I give her a cold stare. “What do you mean?”

Farah shrugs, turns away and chews her thumbnail, like she regrets saying it. Something hangs between us. I’m not sure I want to know what it is.

“What’s going on?” I say.

“Have you noticed that there’s no lights, no electricity?”

I frown. “I guess.”

“But we can still see?”

I glance around and see immediately what she means. We’re in the guts of the hospital, heavy doors block off every corridor that might even remotely connect to a window.

But there are no shadows. Just a sort of dull, flat, grainy reflected light that comes from nowhere.

“What does it mean?” I say.

“It means we’re not in Kansas anymore, Toto.”

A wave of nausea hits me.

“I’m going to speak to somebody,” I say, thickly.

I stride back towards Casualty. Farah calls after me, “It’s no use.”

I peer round the corner and scan the waiting room.

Nothing. No snotty toddlers, no old people with leg ulcers.

I turn back to Farah. “Where have they all gone?”

Farah shrugs.

“This place was full.”

“I don’t think so.”

I look again. I was wrong. The room isn’t completely empty. The same guy from earlier is still there, the one with the dressing packed against his neck and the blood soaking into his shirt. He watches me without a word.

“What about that guy?” I call to Farah. “Have you tried talking to him?”

“Don’t bother. You won’t get any sense out of him.”

The air in my throat feels too heavy.

I do my checks again, more urgently than before.

Index, middle, ring, pinkie; pinkie, ring, middle, index.

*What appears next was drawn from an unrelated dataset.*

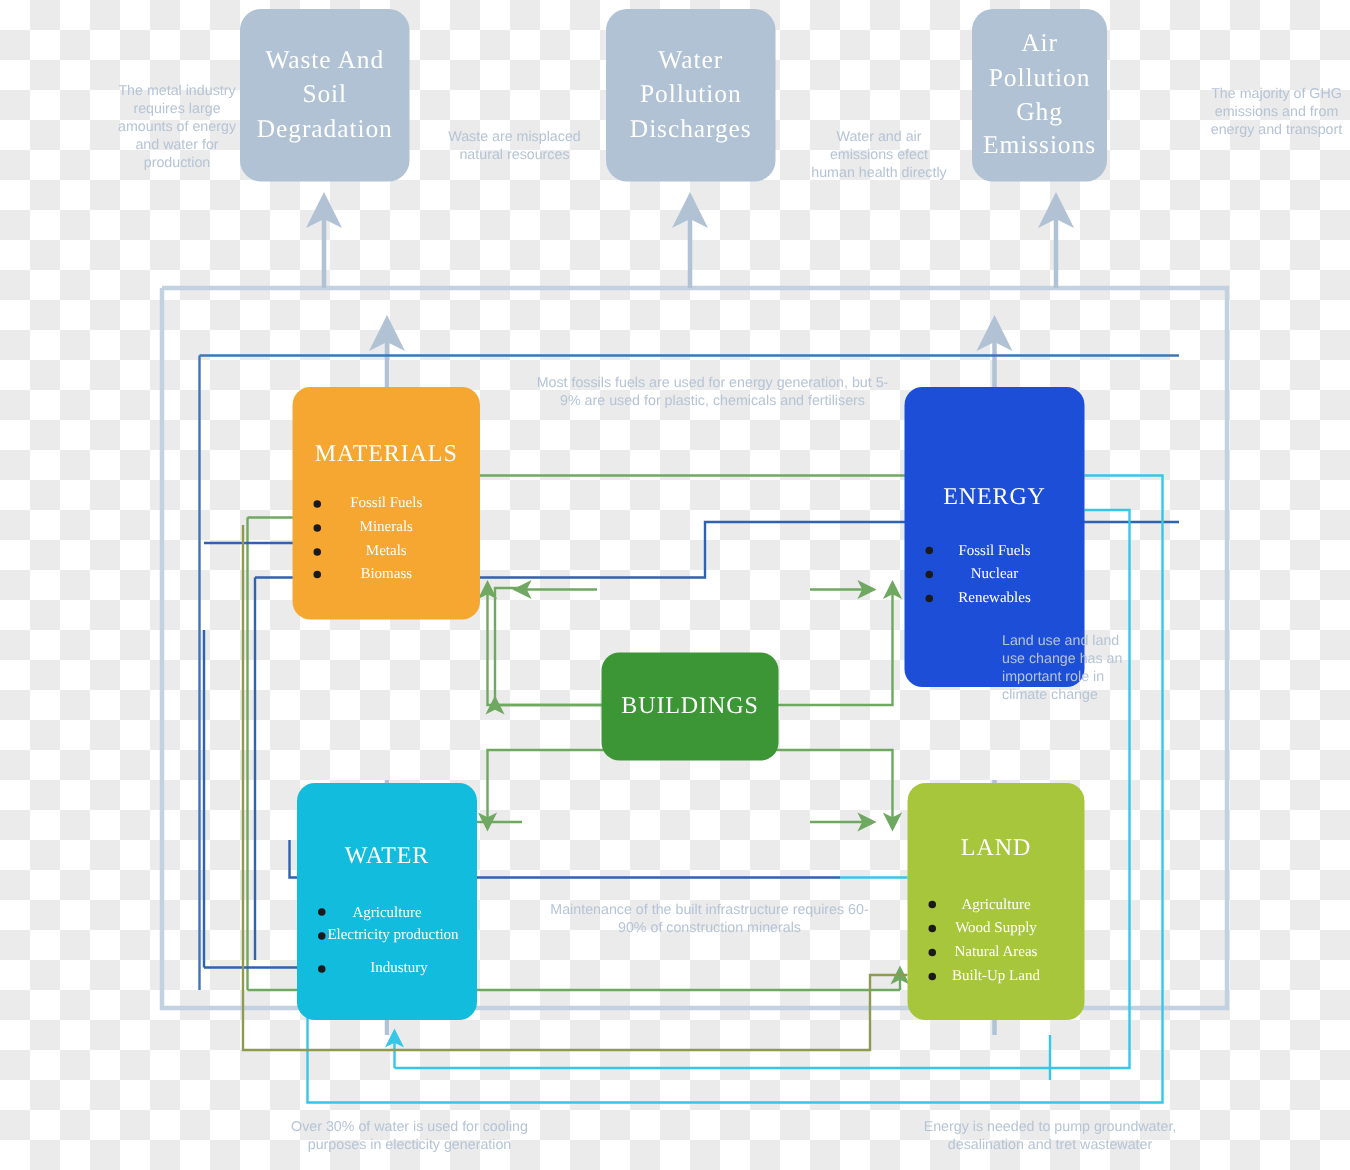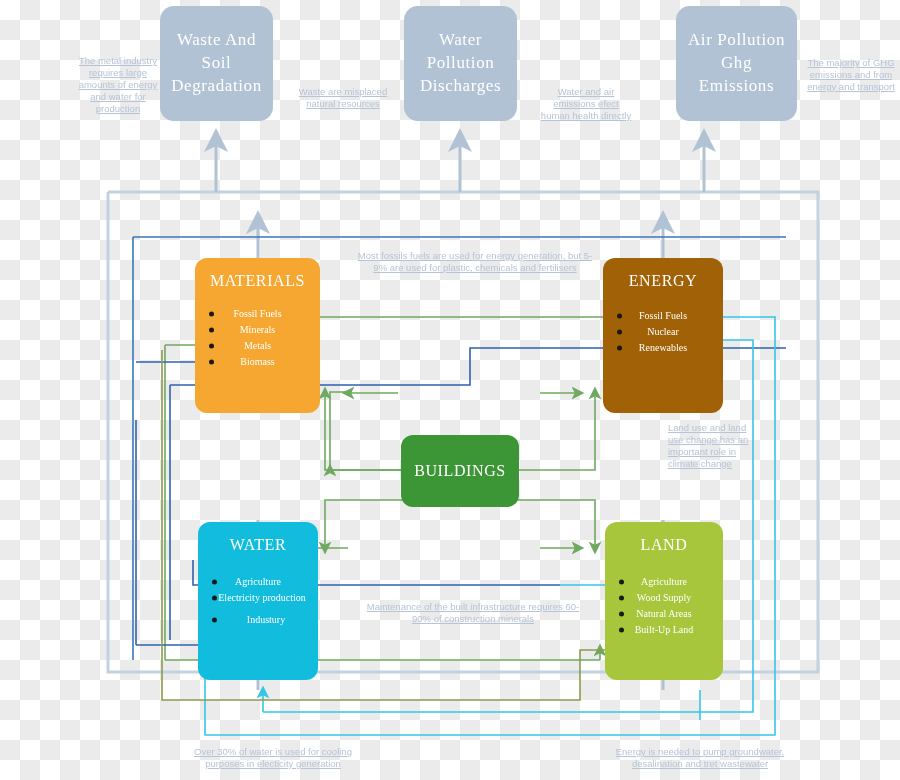"Air Pollution Ghg Emissions" div.node { left: 676px -> 648px; width: 121px -> 90px }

My mind fights to make sense of it. That’s what the brain does, I think, a little wildly; it’s a sense-making machine. Neurons stretch through the body and take in billions of impulses from everything we see and feel and do and our brains turn them into a world. The brain doesn’t just sense reality, it creates it.

But what if the reality it’s creating is … different?

“But I saw people,” I say, my voice catching. “This place was full.”

“You’re just seeing what you expect to see. It’ll pass.”

“Was there a fire drill?” I say. “An evacuation?”

Farah lets out a cynical laugh. “You know it’s not that.”

“Is it a dream?”

Farah stands and sighs. “Come on. I want to show you something.”

SIX

I follow reluctantly as she leads me deeper into the hospital. Past another set of doors, down another corridor with a glass panel set into the wall that looks on to wards filled with empty beds.

No light. No light, but I can still see.

“Shouldn’t we stay where we were in case they call our numbers?” I say.

She keeps walking. “You still don’t get it, do you?”

The nurses’ station is abandoned, monitors blank, phones silent.